— WHAT THIS TASK INVOLVES —
Only lines with the string "while" are wanted. Pull them out of the data.

(EXTRACTED ENTRIES begins)

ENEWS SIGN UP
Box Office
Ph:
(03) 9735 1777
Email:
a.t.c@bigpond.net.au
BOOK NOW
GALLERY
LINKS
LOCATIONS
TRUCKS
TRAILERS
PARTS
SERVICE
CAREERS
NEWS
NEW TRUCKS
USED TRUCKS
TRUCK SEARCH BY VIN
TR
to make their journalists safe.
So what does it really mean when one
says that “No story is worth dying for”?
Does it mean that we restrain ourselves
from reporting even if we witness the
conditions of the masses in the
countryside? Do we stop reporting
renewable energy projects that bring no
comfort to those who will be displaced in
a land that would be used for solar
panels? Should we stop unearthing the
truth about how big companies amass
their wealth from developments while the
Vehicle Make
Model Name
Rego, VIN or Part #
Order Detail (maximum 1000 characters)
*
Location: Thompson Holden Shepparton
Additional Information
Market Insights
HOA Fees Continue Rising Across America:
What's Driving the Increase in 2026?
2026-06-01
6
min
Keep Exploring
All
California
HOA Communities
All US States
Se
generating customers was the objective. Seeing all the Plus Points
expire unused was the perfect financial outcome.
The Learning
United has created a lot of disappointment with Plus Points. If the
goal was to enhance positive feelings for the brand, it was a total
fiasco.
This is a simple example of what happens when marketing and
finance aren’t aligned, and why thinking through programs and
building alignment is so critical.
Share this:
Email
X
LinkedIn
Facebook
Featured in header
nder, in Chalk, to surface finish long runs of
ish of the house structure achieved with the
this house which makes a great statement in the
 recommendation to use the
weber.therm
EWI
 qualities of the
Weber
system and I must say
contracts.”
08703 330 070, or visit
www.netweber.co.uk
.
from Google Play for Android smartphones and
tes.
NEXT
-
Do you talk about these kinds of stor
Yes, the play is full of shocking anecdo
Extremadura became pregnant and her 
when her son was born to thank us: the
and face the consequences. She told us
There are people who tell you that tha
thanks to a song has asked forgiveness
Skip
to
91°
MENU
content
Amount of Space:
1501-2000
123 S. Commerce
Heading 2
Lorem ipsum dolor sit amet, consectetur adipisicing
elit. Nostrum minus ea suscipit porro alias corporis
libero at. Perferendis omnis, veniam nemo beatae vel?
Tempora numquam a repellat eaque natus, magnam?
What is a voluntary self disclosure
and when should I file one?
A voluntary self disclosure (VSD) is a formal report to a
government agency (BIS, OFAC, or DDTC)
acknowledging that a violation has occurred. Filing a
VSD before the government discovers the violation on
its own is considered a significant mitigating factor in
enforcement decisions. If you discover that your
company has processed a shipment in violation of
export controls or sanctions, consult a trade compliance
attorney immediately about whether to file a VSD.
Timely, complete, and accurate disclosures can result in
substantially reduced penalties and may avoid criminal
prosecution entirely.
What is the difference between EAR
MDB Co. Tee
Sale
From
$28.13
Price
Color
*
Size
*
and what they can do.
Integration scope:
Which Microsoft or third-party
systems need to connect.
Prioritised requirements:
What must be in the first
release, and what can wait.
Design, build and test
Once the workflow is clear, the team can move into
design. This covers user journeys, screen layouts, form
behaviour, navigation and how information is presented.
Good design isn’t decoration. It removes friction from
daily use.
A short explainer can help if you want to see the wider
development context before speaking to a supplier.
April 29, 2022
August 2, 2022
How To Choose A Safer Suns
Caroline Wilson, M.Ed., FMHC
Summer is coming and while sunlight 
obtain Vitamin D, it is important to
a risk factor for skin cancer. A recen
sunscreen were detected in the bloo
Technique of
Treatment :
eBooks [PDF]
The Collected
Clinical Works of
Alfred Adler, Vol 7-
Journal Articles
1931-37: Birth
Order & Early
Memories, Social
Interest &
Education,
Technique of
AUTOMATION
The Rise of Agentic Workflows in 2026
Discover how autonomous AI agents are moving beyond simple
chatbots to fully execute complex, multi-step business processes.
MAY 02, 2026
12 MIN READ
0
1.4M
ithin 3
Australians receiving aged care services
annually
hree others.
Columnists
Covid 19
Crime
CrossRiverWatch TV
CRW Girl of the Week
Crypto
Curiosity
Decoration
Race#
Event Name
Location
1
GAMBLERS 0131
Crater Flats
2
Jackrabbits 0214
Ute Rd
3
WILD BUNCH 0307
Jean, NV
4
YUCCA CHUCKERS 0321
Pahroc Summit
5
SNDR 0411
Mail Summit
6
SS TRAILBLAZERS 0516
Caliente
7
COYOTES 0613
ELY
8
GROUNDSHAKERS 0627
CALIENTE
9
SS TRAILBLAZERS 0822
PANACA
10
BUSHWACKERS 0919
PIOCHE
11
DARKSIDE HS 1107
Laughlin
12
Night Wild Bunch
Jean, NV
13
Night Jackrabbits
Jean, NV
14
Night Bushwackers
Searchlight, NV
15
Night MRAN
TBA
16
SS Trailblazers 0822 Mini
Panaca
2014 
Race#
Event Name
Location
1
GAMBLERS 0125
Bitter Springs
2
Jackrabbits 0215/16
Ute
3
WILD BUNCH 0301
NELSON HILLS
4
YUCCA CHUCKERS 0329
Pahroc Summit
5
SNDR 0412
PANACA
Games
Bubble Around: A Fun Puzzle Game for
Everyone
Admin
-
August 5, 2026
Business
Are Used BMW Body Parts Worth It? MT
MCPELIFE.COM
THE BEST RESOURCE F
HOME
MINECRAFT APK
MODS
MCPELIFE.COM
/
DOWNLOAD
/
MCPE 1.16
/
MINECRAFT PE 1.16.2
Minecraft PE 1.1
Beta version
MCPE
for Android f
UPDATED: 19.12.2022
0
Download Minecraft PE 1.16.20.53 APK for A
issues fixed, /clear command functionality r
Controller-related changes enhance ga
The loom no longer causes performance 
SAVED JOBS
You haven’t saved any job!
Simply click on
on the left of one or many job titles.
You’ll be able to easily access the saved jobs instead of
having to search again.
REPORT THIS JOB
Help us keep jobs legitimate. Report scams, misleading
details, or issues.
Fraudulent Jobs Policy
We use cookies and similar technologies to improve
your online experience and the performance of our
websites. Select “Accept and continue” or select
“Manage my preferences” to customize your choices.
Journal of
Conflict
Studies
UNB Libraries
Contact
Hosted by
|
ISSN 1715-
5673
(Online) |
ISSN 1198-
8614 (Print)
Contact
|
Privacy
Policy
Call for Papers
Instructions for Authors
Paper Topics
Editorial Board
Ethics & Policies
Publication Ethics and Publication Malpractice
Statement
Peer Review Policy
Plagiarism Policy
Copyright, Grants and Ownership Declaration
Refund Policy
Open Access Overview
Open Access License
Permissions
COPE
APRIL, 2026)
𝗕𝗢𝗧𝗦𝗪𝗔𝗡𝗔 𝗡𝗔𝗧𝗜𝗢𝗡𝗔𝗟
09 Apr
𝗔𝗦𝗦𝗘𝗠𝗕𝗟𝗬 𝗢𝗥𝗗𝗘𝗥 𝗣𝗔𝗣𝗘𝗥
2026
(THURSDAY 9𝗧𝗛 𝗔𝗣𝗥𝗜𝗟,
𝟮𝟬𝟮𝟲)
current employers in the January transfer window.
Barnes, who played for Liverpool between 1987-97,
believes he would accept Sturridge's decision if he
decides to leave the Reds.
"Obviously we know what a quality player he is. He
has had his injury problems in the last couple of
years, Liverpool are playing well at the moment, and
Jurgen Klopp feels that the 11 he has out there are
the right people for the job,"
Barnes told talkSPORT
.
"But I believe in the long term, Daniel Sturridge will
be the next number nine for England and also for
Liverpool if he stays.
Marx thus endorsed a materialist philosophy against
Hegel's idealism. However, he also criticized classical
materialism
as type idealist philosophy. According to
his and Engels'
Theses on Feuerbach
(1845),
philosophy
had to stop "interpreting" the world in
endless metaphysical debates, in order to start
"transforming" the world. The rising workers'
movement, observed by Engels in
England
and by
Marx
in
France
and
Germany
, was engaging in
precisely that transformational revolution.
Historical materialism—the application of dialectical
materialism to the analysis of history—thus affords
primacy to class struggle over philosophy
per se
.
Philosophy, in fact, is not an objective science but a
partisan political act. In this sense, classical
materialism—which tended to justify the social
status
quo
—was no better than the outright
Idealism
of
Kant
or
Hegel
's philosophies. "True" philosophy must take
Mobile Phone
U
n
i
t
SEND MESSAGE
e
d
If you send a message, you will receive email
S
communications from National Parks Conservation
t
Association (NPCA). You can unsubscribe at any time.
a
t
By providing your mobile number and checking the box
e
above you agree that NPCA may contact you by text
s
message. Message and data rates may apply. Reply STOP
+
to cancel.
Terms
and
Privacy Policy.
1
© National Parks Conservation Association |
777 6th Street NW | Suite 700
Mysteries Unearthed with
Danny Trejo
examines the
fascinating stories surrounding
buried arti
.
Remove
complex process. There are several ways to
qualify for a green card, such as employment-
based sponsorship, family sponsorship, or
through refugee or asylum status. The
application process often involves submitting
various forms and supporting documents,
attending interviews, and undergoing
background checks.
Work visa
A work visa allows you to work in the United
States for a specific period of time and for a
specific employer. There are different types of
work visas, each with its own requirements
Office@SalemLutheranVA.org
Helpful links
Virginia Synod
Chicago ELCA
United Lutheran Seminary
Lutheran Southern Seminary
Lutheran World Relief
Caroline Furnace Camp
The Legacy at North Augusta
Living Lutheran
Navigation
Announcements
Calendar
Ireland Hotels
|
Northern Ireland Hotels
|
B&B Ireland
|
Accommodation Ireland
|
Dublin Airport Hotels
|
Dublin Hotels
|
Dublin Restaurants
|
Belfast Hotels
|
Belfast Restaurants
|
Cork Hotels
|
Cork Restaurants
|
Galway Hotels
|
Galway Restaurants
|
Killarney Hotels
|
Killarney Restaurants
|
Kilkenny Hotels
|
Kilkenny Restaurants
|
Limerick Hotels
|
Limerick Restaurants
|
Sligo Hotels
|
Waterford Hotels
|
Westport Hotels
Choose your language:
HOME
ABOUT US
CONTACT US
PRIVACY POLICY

(EXTRACTED ENTRIES ends)

— FINISHED TASK —
their wealth from developments while the
Summer is coming and while sunlight 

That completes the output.